When we last saw Steel Battalion: Heavy Armor, it was at Microsoft’s recent media event in San Francisco (opens in new tab). It was an exceptionally long demo, and we understood why within a few minutes. This is a game with a rather steep learning curve. Capcom debuted Heavy Armor’s co-op mode during its annual Captivate event. We sat down to play and found that after a day of playing it and feeling unsure about it, we came back the next day, dug deeper, and started to understand what Capcom’s going for…
What is it? Steel Battalion: Heavy Armor is the update to 2003’s obscure Xbox title and 2004 online-centric sequel.
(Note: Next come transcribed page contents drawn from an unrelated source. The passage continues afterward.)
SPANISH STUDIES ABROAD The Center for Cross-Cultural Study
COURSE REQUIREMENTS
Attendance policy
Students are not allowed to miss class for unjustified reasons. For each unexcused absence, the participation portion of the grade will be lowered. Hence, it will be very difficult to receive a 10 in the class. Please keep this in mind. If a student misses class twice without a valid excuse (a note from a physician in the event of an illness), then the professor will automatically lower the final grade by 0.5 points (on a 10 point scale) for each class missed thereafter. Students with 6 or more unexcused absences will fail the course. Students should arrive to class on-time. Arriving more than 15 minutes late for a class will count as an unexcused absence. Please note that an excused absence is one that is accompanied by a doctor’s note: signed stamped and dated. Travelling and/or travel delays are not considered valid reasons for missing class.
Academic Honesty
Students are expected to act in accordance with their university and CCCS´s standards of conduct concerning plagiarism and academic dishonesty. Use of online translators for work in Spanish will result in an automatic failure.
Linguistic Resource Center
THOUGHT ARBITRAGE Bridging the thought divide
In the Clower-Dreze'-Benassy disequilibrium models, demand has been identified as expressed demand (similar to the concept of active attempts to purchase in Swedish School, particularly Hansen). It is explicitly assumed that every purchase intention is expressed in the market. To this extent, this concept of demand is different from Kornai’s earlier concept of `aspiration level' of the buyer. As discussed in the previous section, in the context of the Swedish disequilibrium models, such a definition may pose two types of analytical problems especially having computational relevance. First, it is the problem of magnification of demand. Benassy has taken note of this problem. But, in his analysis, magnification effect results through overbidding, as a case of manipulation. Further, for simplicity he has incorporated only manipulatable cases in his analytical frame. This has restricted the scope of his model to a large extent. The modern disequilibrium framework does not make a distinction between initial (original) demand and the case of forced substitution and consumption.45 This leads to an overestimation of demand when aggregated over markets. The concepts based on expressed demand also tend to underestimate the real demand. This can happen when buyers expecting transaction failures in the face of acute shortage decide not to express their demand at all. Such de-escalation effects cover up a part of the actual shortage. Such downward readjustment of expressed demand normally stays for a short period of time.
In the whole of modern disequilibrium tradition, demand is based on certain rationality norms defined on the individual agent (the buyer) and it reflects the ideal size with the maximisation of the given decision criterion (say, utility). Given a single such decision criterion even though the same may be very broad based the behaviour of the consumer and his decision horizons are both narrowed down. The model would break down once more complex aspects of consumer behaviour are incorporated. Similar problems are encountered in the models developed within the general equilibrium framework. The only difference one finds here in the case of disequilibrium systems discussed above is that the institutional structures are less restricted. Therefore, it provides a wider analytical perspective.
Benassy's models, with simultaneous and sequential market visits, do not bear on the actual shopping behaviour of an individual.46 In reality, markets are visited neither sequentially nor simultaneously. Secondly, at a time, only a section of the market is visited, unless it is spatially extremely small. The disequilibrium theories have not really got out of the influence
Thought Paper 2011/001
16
The first Steel Battalion boasted a 30 button controller and a $200 pricetag. If you already have a Kinect, your biggest barrier to entry has already been eliminated. In this game, you will drive a giant tank around a post-apocalyptic environment that apes WWII’s aesthetic motif.
Who is the developer? From Software is working with Capcom on this, which is a first for the series, which was largely done in-house during the Xbox era. From also worked on mech-driven titles such as Chromehounds and the Armored Core series.
How does it look? Heavy Armor isn’t really a game you’ll focus on because of how it looks, but the in-tank details look rather impressive, and your squadmates look rather detailed. The game is far more focused on giving you glowing items to pantomime using Kinect. In that sense, it’s a good-looking enough game.
How does it play? Remember what we just said about that barrier to entry? Okay, we left out an important detail: Heavy Armor takes Kinect’s slogan (“Your Body Is the Controller”) and takes it to what is, to date, the most logical extreme possible. We genuinely, sincerely, hope that Capcom has a detailed and user-friendly demo set to come prior to launch. It took us three sessions to get used to the controls. Frankly, that’s just starting to scratch the surface of its details. This is an unmistakably hardcore game.
The nuance in how you tilt your wrist can make the difference between pulling out a panel to ventilate your smoke-filled tank (and possibly saving everyone inside) and putzing around with the speed throttle (which would do you no good in that case). What seems initially clunky and unintuitive is actually hyper-focused and detail-oriented gameplay. Keep that in mind.
Our session at Captivate was the first with the game’s co-op. While we’re not totally unconvinced that the mode can work, we’d compare the experience to a three-legged race. It’s fun if you’re in synch with your team. If you’re not, you’ll be doing your best not to break your nose during the fall. The mode is all about racking up points in unison with your other tank-driving squadmates. There’s a time limit, so you’ll need to choose your positioning and weapons very judiciously. If you’re the squad leader, that last sentence is even more crucial; the game host’s tank decides the course of the game; that is, if the leader dies, the game ends. In a group of inexperienced players, it’s akin to winning the lucky number in Shirley Jackson’s “The Lottery.”
In our mission, we coordinated with other media –some who’d had a few spins in the tank and others playing as though they were patting their heads, rubbing their bellies, and walking while chewing gum at the same time—to take on a series of rival mechs and big mortars. Coordinating will be key, since one person’s vantage point for a sniper-like periscope shot can very well create bottlenecks that no one else can pass through.
In the right hands, however, the mode could rival Armored Core V’s guild-based online as the most intense method of embodying the cockpit of a gigantic war machine. But you’ll need to put your time in on practice, absolutely no doubt about it. The immense pressure of managing a tank, plus the threat of mortars and online friends pipping your score will scare off many people.
When is it out? Look for it on June 19.